En el contexto actual de incertidumbre política global, de estancamiento de la economía global (y el consecuente caída de los precios de las commodities, clave para los países de América Latina), estas falencias se tornan mucho más notorias. Existen menos capacidades de contener y contrarrestar a discursos oportunistas como el Brexit o la independencia definitiva de Cataluña. Mayorías indígenas en Ecuador o sectores populares de Chile carecen de canales electorales legítimos que representen a sus intereses.
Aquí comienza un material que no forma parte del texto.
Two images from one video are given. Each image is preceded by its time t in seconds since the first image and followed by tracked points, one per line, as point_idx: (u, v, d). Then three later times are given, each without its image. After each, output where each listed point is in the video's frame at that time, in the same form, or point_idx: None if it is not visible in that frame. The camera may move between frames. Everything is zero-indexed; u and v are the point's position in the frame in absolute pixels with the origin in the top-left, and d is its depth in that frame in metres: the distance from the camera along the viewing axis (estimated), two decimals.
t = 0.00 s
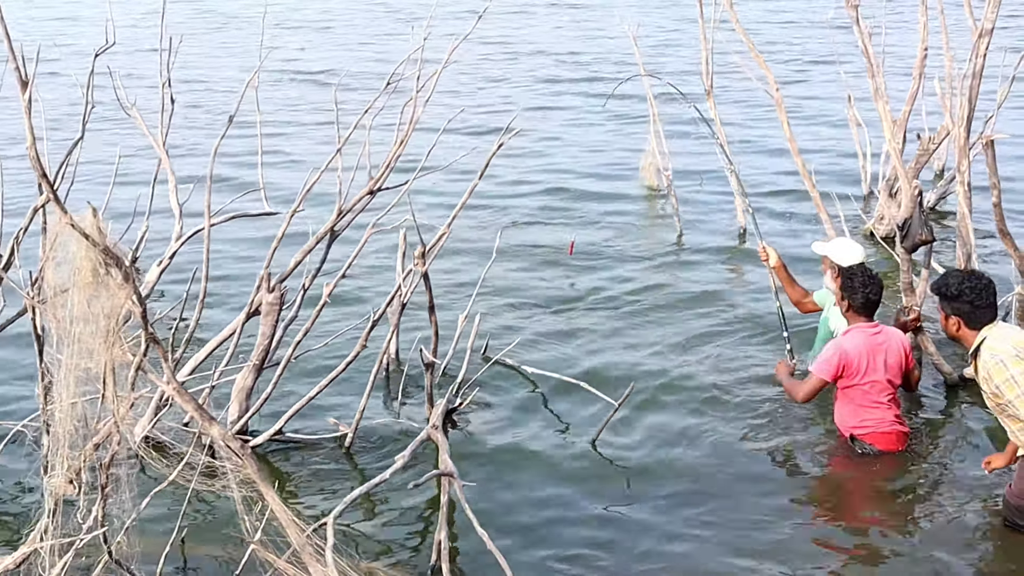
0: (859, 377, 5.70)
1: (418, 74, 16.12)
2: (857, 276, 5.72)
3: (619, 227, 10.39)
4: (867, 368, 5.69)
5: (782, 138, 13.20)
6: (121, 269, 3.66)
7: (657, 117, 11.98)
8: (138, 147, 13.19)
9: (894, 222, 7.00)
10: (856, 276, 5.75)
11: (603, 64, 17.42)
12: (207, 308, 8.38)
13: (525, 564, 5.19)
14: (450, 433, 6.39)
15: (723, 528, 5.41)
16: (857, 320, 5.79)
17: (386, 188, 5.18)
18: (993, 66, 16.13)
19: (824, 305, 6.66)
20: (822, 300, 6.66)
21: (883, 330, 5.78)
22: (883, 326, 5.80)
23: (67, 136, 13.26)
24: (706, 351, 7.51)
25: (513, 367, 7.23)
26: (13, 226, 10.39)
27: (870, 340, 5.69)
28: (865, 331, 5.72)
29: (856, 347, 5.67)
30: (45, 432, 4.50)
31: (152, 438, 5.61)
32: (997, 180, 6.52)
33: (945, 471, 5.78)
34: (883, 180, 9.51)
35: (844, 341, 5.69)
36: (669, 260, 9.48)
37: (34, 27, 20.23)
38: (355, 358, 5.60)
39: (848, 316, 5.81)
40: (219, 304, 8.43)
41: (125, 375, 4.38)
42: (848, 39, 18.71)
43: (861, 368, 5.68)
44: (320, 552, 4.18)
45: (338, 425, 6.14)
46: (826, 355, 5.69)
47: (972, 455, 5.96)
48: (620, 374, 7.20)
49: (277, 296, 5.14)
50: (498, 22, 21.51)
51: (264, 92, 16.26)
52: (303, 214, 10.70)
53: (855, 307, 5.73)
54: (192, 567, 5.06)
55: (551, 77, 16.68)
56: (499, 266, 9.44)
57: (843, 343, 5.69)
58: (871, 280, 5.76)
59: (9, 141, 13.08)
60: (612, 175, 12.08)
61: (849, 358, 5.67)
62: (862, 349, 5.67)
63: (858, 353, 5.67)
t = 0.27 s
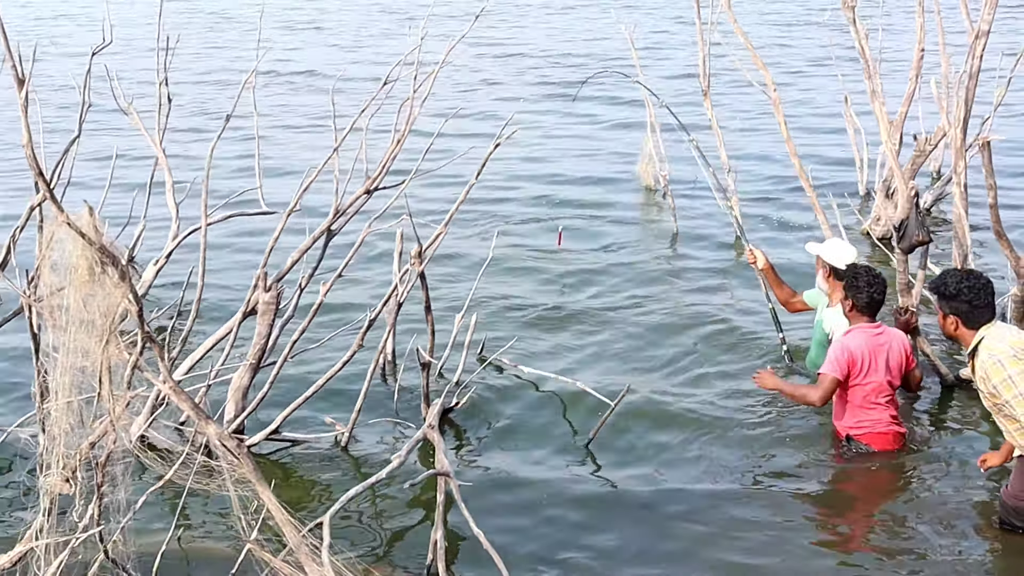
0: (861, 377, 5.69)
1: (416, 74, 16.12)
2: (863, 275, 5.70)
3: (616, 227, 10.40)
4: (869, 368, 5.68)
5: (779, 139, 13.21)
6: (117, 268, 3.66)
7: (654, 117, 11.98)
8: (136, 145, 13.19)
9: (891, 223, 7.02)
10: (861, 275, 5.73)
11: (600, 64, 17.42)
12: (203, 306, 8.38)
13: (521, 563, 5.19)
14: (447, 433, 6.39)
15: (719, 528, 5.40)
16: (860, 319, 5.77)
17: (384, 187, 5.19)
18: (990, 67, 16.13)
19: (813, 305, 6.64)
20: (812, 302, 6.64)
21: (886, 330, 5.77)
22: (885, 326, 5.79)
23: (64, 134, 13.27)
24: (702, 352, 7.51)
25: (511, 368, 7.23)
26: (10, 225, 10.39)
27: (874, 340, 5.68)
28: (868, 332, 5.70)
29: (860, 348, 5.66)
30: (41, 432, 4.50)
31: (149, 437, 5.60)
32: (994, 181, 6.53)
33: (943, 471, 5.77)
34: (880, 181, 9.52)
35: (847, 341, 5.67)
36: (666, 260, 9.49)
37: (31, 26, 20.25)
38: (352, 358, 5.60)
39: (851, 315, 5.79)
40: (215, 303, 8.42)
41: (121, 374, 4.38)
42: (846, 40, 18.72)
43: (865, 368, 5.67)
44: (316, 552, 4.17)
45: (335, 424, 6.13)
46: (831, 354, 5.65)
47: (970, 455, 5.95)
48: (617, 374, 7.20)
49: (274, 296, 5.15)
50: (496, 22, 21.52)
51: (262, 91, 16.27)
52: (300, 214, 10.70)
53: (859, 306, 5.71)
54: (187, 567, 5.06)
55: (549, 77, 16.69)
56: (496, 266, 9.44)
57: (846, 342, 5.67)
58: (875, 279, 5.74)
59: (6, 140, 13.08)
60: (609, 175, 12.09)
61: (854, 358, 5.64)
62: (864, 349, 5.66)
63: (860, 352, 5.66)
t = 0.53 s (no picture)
0: (862, 378, 5.68)
1: (416, 74, 16.13)
2: (867, 277, 5.69)
3: (616, 227, 10.40)
4: (871, 368, 5.67)
5: (779, 139, 13.21)
6: (117, 267, 3.66)
7: (654, 118, 11.97)
8: (136, 145, 13.19)
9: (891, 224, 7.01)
10: (865, 276, 5.73)
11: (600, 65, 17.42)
12: (203, 306, 8.38)
13: (520, 563, 5.19)
14: (447, 432, 6.39)
15: (719, 527, 5.41)
16: (862, 320, 5.77)
17: (384, 187, 5.19)
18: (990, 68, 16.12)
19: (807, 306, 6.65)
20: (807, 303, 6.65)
21: (887, 331, 5.77)
22: (887, 327, 5.78)
23: (63, 134, 13.26)
24: (702, 351, 7.51)
25: (511, 367, 7.23)
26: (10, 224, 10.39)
27: (876, 341, 5.68)
28: (871, 332, 5.70)
29: (861, 348, 5.66)
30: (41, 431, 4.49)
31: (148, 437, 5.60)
32: (994, 182, 6.51)
33: (945, 471, 5.78)
34: (880, 181, 9.51)
35: (850, 341, 5.67)
36: (666, 260, 9.49)
37: (32, 26, 20.24)
38: (353, 356, 5.60)
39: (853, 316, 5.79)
40: (215, 302, 8.42)
41: (121, 374, 4.38)
42: (846, 41, 18.72)
43: (866, 369, 5.66)
44: (315, 551, 4.17)
45: (334, 424, 6.14)
46: (831, 353, 5.66)
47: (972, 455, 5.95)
48: (617, 374, 7.21)
49: (274, 295, 5.16)
50: (496, 22, 21.52)
51: (262, 91, 16.27)
52: (300, 213, 10.70)
53: (863, 307, 5.71)
54: (187, 565, 5.06)
55: (549, 77, 16.69)
56: (496, 265, 9.44)
57: (848, 343, 5.66)
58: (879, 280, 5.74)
59: (7, 139, 13.08)
60: (609, 175, 12.09)
61: (855, 359, 5.64)
62: (866, 349, 5.66)
63: (862, 353, 5.65)
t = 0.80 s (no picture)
0: (858, 380, 5.68)
1: (417, 73, 16.13)
2: (864, 278, 5.66)
3: (616, 228, 10.41)
4: (868, 371, 5.67)
5: (779, 139, 13.22)
6: (117, 267, 3.65)
7: (655, 118, 11.97)
8: (136, 145, 13.20)
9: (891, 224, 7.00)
10: (863, 278, 5.69)
11: (600, 66, 17.42)
12: (203, 306, 8.39)
13: (520, 564, 5.18)
14: (446, 433, 6.39)
15: (718, 529, 5.41)
16: (861, 321, 5.75)
17: (384, 187, 5.19)
18: (991, 68, 16.12)
19: (809, 308, 6.68)
20: (807, 304, 6.66)
21: (887, 333, 5.75)
22: (887, 329, 5.76)
23: (64, 133, 13.27)
24: (702, 352, 7.50)
25: (512, 367, 7.23)
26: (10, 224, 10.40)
27: (873, 344, 5.67)
28: (870, 335, 5.69)
29: (857, 351, 5.65)
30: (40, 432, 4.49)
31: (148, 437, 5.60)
32: (994, 183, 6.50)
33: (945, 473, 5.79)
34: (880, 181, 9.51)
35: (847, 343, 5.67)
36: (666, 260, 9.49)
37: (33, 25, 20.25)
38: (352, 357, 5.60)
39: (852, 318, 5.77)
40: (216, 303, 8.42)
41: (120, 373, 4.38)
42: (846, 41, 18.72)
43: (862, 371, 5.66)
44: (315, 552, 4.17)
45: (334, 424, 6.14)
46: (826, 356, 5.66)
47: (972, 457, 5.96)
48: (617, 374, 7.21)
49: (274, 296, 5.17)
50: (497, 22, 21.53)
51: (262, 91, 16.29)
52: (300, 213, 10.71)
53: (861, 309, 5.69)
54: (186, 565, 5.06)
55: (550, 77, 16.70)
56: (496, 266, 9.45)
57: (844, 345, 5.67)
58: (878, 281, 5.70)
59: (7, 139, 13.09)
60: (609, 175, 12.10)
61: (850, 361, 5.65)
62: (863, 352, 5.65)
63: (858, 355, 5.65)
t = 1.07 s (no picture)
0: (855, 381, 5.66)
1: (415, 72, 16.12)
2: (863, 278, 5.63)
3: (615, 227, 10.41)
4: (865, 372, 5.64)
5: (778, 139, 13.21)
6: (116, 266, 3.65)
7: (654, 117, 11.96)
8: (135, 143, 13.19)
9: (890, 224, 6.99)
10: (861, 278, 5.66)
11: (599, 65, 17.40)
12: (201, 305, 8.37)
13: (518, 564, 5.17)
14: (444, 432, 6.39)
15: (718, 528, 5.40)
16: (859, 321, 5.73)
17: (383, 186, 5.18)
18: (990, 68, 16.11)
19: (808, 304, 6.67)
20: (807, 301, 6.65)
21: (885, 334, 5.72)
22: (884, 329, 5.74)
23: (62, 132, 13.24)
24: (701, 351, 7.49)
25: (511, 366, 7.22)
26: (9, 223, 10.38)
27: (870, 344, 5.64)
28: (867, 335, 5.66)
29: (854, 351, 5.63)
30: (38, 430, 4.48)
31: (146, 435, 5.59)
32: (993, 182, 6.50)
33: (944, 473, 5.78)
34: (879, 181, 9.51)
35: (844, 343, 5.65)
36: (664, 259, 9.49)
37: (31, 24, 20.22)
38: (351, 355, 5.59)
39: (850, 318, 5.74)
40: (214, 301, 8.40)
41: (119, 371, 4.37)
42: (845, 41, 18.72)
43: (859, 371, 5.64)
44: (314, 551, 4.16)
45: (332, 422, 6.13)
46: (822, 356, 5.64)
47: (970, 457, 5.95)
48: (615, 373, 7.21)
49: (273, 295, 5.15)
50: (496, 21, 21.52)
51: (261, 90, 16.28)
52: (299, 212, 10.70)
53: (858, 309, 5.66)
54: (184, 565, 5.05)
55: (548, 76, 16.70)
56: (495, 264, 9.44)
57: (841, 345, 5.64)
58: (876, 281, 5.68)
59: (5, 137, 13.08)
60: (608, 175, 12.09)
61: (847, 361, 5.62)
62: (860, 352, 5.62)
63: (856, 356, 5.62)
Aún el MAS boliviano, originalmente constituido por una plétora de organizaciones, cooperativas y partidos de base, fue con los años paulatinamente perdiendo capilaridad territorial y afianzando su fuerza en el control de los recursos del Estado.
No debería sorprendernos, por ende, que importantes sectores sociales no encuentran cómo canalizar institucionalmente su descontento frente a resoluciones judiciales impopulares percibidas como humillantes por los líderes independentistas en Cataluña, o la negación a incorporar la agenda de la emergencia climática en Inglaterra, o cómo resistirse a las draconianas medidas neoliberales en Chile y Ecuador, o la desprolijidad del conteo de votos en Bolivia. Es decir, los partidos políticos se han mostrado ausentes en su función “bisagra” que les proponía Duverger.
Esta desconexión, me permito hipotetizar, nos ayuda a explicar porqué los ciudadanos eligen las calles para salir a manifestarse. Del otro lado de moneda, los líderes políticos, frente a la falta de vasos conectores con estos sectores sociales, parecieran desconectados de las demandas territoriales, ignorando completamente importantes demandas sociales.
Es más, cuando la sociedad sale a la calle, han respondido con desconcierto de la peor manera: estados de excepción, represión, y algunos con una violencia y crueldad inusitada. Ya nos decía Max Weber, cuando se carece de la capacidad de crear consensos, solo queda la coacción.